A dictionary learning-based clustering technique using a K-Nearest Neighbor classifier successfully detected myocardial fibrosis in late gadolinium enhanced cardiac MRI of 11 patients with HCM.
Does a Dictionary Learning-based clustering technique detect fibrosis in LGE cardiac MRI in patients with HCM?
A kernel dictionary learning-based clustering approach can be used to detect myocardial fibrosis in LGE cardiac MRI of patients with hypertrophic cardiomyopathy.
In this paper we address the problem of fibrosis detection in patients with Hypertrophic cardiomyopathy (HCM) by using a sparse-based clustering approach and Dictionary learning. HCM, as a common cardiovascular disease, is characterized by the abnormal thickening, architectural disorganization and the presence of fibrosis in the left ventricular myocardium. Myocardial fibrosis in HCM leads to both systolic and diastolic dysfunction. It can be detected in Late Gadolinium Enhanced (LGE) cardiac magnetic resonance imaging. We present the use of a Dictionary Learning (DL)-based clustering technique for the detection of fibrosis in LGE-Short axis (SAX) images. The DL-based detection approach consists in two stages: the construction of one dictionary with samples from 2 clusters (LGE and Non-LGE regions) and the use of sparse coefficients of the input data obtained with a kernel-based DL approach to train a K-Nearest Neighbor (K-NN) classifier. The label of a test patch is obtained with its respective sparse coefficients obtained over the learned dictionary and using the trained K-NN classifier. The method has been applied on 11 patients with HCM providing good results.
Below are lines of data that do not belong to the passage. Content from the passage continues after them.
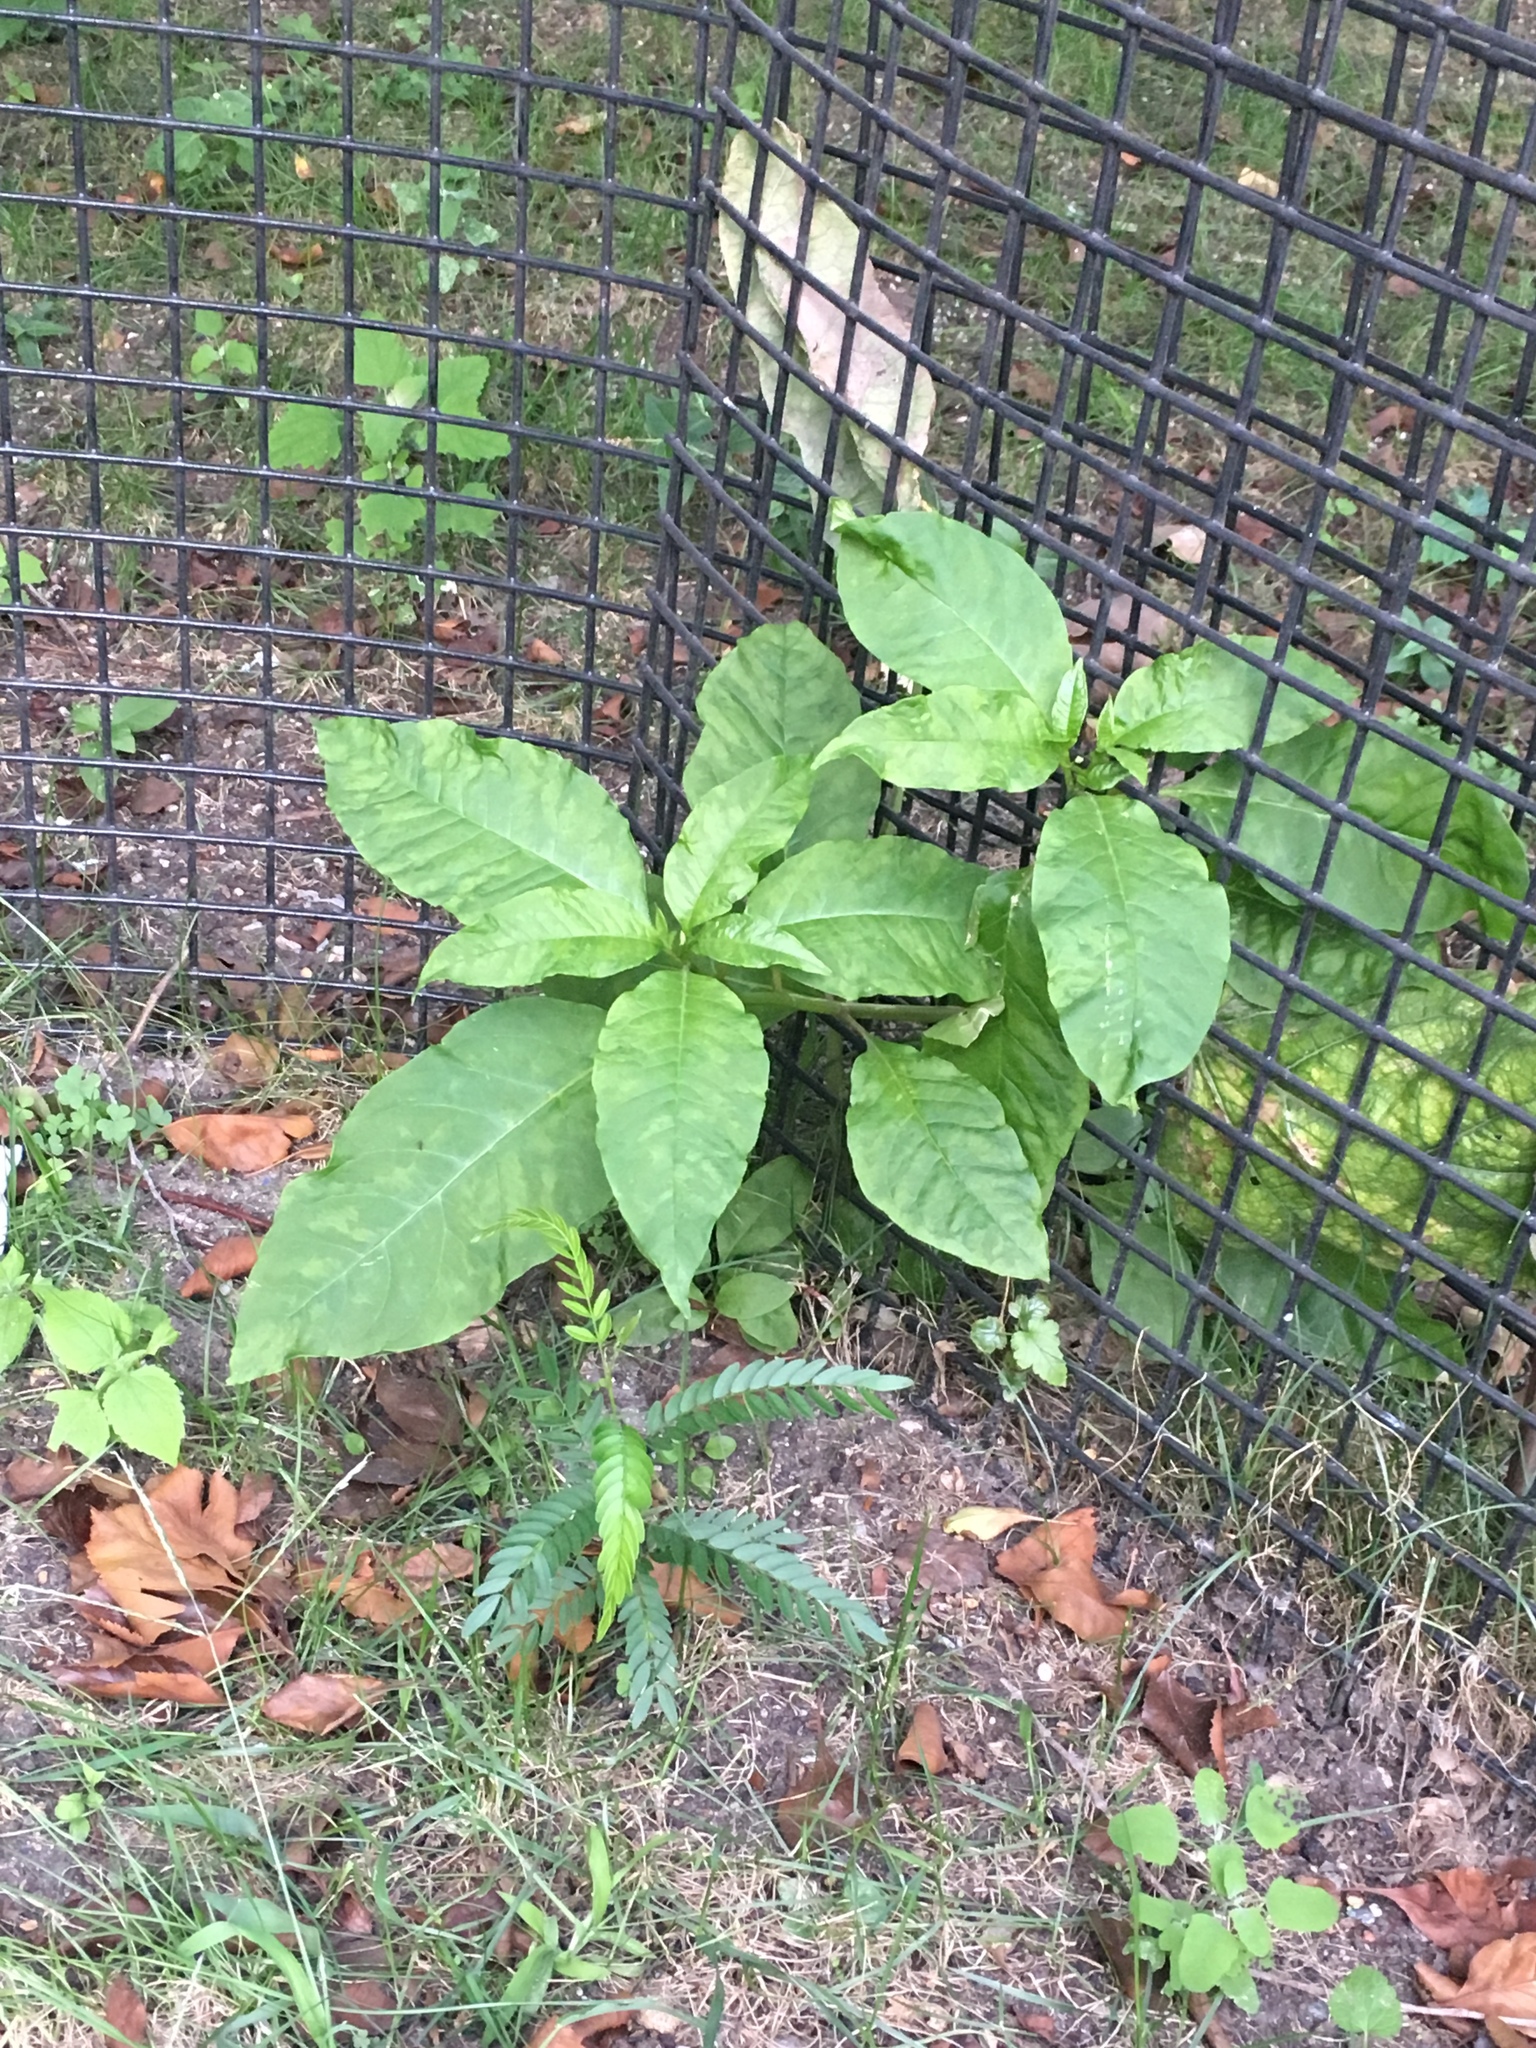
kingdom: Plantae
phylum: Tracheophyta
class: Magnoliopsida
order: Caryophyllales
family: Phytolaccaceae
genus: Phytolacca
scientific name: Phytolacca americana
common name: American pokeweed
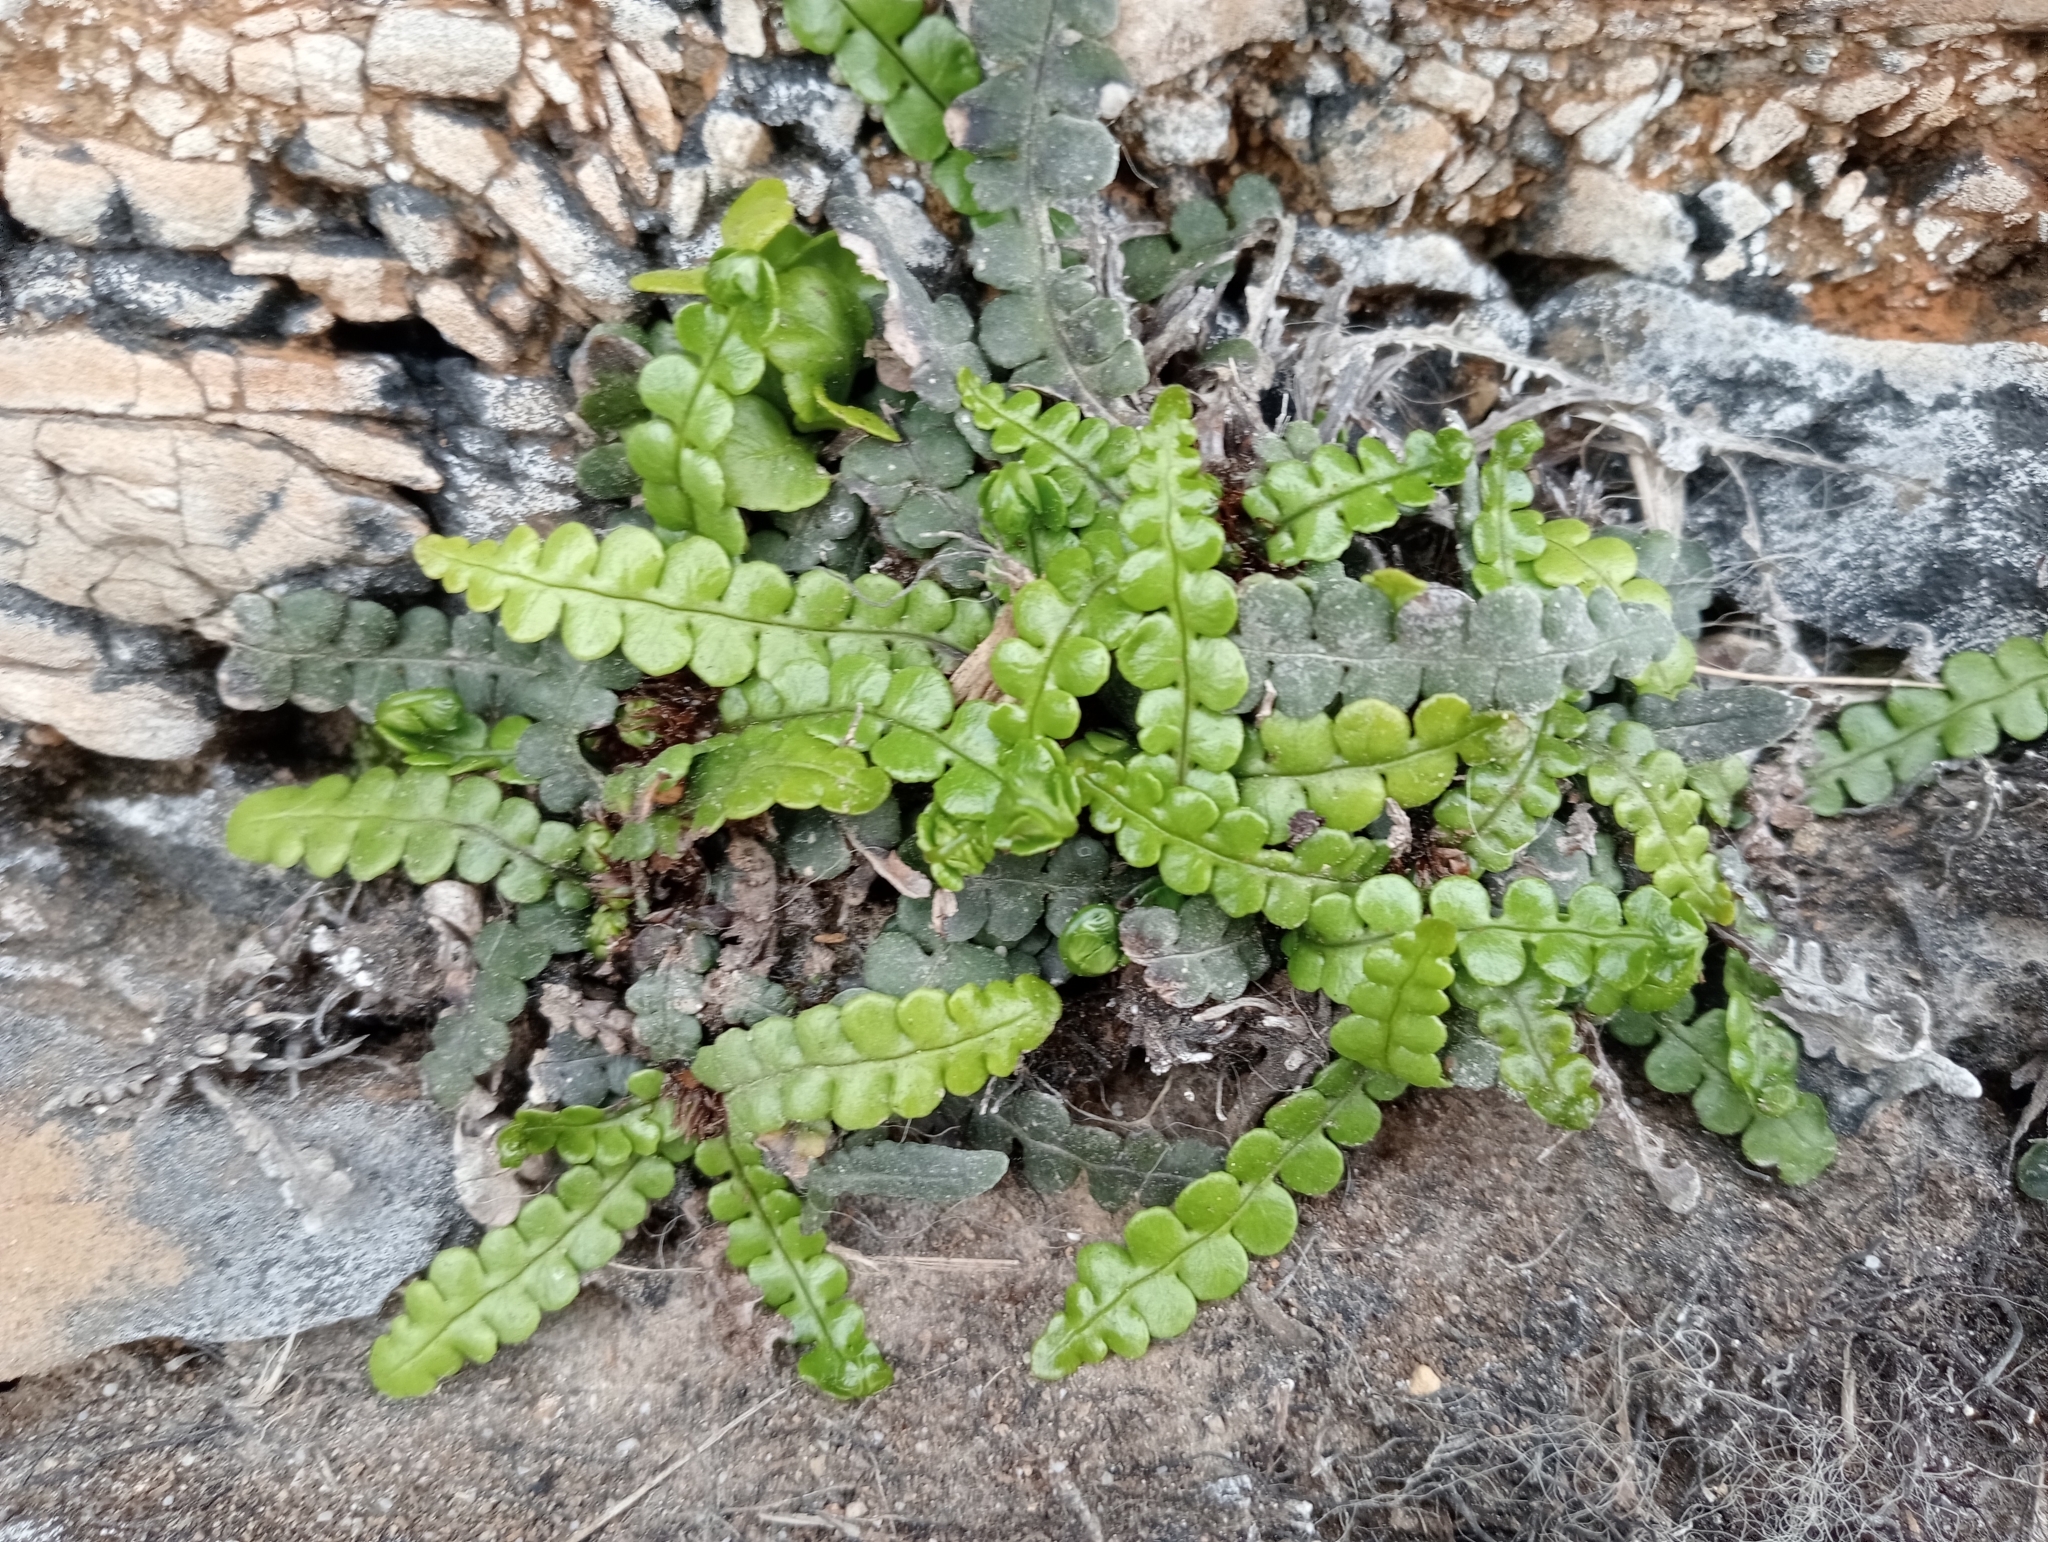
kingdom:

Mantilla et al. (Tue,) conducted a other in Hypertrophic cardiomyopathy (HCM) (n=11). Kernel dictionary learning-based clustering and K-NN classifier was evaluated on Detection of fibrosis in LGE-Short axis (SAX) images. A dictionary learning-based clustering technique using a K-Nearest Neighbor classifier successfully detected myocardial fibrosis in late gadolinium enhanced cardiac MRI of 11 patients with HCM.